O governador do Banco de Portugal citou, na comissão parlamentar de inquérito (CPI) ao BES, na semana passada, um parecer de juristas para argumentar que o supervisor da banca tinha pouca margem de manobra para retirar a idoneidade a Ricardo Salgado. Ora, um desses juristas, o professor Pedro Maia, vem agora desmentir Carlos Costa, numa carta endereçada à CPI.

O jurista de Coimbra «esclarece cabalmente a sua posição», disse à agência Lusa o deputado do PSD Carlos Abreu Amorim, afirmando «exatamente o contrário» do que havia revelado Carlos Costa.

O PSD quer, assim, que o governador do Banco de Portugal (BdP) explique o «desacerto» entre os factos afirmados na comissão parlamentar ao caso BES e revelações posteriores sobre o porquê de Ricardo Salgado não ter sido afastado mais cedo.

Na sua audição de estreia da comissão de inquérito, Carlos Costa realçou que o supervisor não tinha poderes consagrados na lei para afastar a equipa de gestão do BES e retirar a idoneidade de Ricardo Salgado, socorrendo-se, entre outros elementos, de um parecer de «dois grandes juristas de Coimbra a mostrar que o BdP não podia fazer o que queria fazer», isto é, afastá-lo da presidência do BES.

Perante esta alegada contradição de versões, os sociais-democratas anunciaram que vão chamar Pedro Maia para prestar o seu depoimento na comissão de inquérito, anunciou o mesmo deputado.

=-=-=-=-=

Questão A: Segundo o excerto selecionado, quem vão os sociais-democratas chamar para depor na comissão de inquérito?
Questão B: Prossiga a notícia sobre a comissão de inquérito ao BES a partir do último parágrafo.

=-=-=-=-=

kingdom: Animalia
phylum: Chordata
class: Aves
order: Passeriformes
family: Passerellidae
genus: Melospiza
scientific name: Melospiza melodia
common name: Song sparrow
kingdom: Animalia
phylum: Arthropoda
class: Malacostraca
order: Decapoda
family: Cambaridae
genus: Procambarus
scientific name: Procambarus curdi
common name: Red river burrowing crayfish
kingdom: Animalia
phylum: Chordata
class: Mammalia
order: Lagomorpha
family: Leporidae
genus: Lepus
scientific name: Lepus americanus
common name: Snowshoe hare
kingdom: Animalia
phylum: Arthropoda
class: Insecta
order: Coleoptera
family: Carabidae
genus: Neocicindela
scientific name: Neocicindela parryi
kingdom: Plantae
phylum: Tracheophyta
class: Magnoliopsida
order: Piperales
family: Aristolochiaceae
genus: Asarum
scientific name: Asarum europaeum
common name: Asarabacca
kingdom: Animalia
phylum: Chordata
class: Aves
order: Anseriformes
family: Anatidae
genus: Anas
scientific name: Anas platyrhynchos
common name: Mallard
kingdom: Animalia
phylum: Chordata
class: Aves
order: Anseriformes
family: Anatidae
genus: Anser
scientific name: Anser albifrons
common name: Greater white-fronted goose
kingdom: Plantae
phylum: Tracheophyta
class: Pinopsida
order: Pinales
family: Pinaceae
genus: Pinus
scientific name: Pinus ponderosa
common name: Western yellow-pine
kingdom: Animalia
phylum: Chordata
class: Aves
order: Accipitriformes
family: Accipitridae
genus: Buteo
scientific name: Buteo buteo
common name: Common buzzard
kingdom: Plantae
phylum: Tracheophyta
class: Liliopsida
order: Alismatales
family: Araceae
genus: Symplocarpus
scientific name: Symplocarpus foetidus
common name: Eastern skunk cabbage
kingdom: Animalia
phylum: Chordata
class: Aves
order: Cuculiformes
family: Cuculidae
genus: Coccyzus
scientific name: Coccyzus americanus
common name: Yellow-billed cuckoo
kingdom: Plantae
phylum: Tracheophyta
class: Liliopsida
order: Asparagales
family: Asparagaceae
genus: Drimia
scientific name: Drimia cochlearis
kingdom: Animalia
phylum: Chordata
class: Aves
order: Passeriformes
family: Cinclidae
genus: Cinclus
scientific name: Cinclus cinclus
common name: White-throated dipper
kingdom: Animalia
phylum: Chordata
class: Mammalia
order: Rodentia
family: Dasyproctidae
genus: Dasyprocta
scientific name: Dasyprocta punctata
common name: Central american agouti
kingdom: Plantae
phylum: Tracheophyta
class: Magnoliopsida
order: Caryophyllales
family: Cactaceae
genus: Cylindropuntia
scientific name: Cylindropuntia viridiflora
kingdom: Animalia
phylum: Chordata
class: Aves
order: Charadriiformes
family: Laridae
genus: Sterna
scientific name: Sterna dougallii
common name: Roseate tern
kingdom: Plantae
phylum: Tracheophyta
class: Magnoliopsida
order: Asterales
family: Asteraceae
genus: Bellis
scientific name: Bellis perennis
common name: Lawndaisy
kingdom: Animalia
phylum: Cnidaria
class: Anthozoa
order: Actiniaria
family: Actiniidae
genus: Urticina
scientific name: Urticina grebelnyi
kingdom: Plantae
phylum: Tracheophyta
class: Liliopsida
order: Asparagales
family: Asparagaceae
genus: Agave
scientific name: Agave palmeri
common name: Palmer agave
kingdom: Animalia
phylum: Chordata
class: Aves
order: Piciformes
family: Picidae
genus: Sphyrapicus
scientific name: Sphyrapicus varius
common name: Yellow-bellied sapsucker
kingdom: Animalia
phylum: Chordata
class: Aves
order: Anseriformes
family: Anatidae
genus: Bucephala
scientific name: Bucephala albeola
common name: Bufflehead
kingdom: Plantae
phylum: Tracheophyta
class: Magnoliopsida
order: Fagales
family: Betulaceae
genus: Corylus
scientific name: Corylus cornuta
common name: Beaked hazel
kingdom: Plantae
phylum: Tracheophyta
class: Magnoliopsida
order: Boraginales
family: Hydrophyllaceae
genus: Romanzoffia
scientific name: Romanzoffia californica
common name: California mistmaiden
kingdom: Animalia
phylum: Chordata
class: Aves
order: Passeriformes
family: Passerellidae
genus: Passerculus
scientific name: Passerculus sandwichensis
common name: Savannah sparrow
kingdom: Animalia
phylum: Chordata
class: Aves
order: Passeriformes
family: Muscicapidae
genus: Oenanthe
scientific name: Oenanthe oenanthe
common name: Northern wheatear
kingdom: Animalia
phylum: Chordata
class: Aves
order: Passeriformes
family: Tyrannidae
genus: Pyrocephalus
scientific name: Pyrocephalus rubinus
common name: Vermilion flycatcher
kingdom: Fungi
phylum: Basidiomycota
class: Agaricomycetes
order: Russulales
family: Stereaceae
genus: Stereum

=-=-=-=-=

Resposta A: O jurista Pedro Maia.

Resposta B:
«O grupo parlamentar do PSD tem a perceção e faz a interpretação jurídica de que o BdP possui os poderes necessários e bastantes para que fosse retirada em devido tempo a idoneidade dos administradores do BES e do GES», sublinha Carlos Abreu Amorim, coordenador do PSD na comissão de inquérito.

Em data por agendar será novamente ouvido Carlos Costa e também o vice-governador Pedro Duarte Neves, compromisso estabelecido entre todos os grupos parlamentares, revelou o deputado do PSD.

A comissão de inquérito, que arrancou na semana passada, tem um prazo de 120 dias, que pode eventualmente ser alargado.

A 3 de agosto, o Banco de Portugal tomou o controlo do BES, após a apresentação de prejuízos semestrais de 3,6 mil milhões de euros, e anunciou a separação da instituição em duas entidades: o chamado 'bad bank' (um veículo que mantém o nome BES e que concentra os ativos e passivos tóxicos do BES, assim como os acionistas) e o banco de transição que foi designado Novo Banco.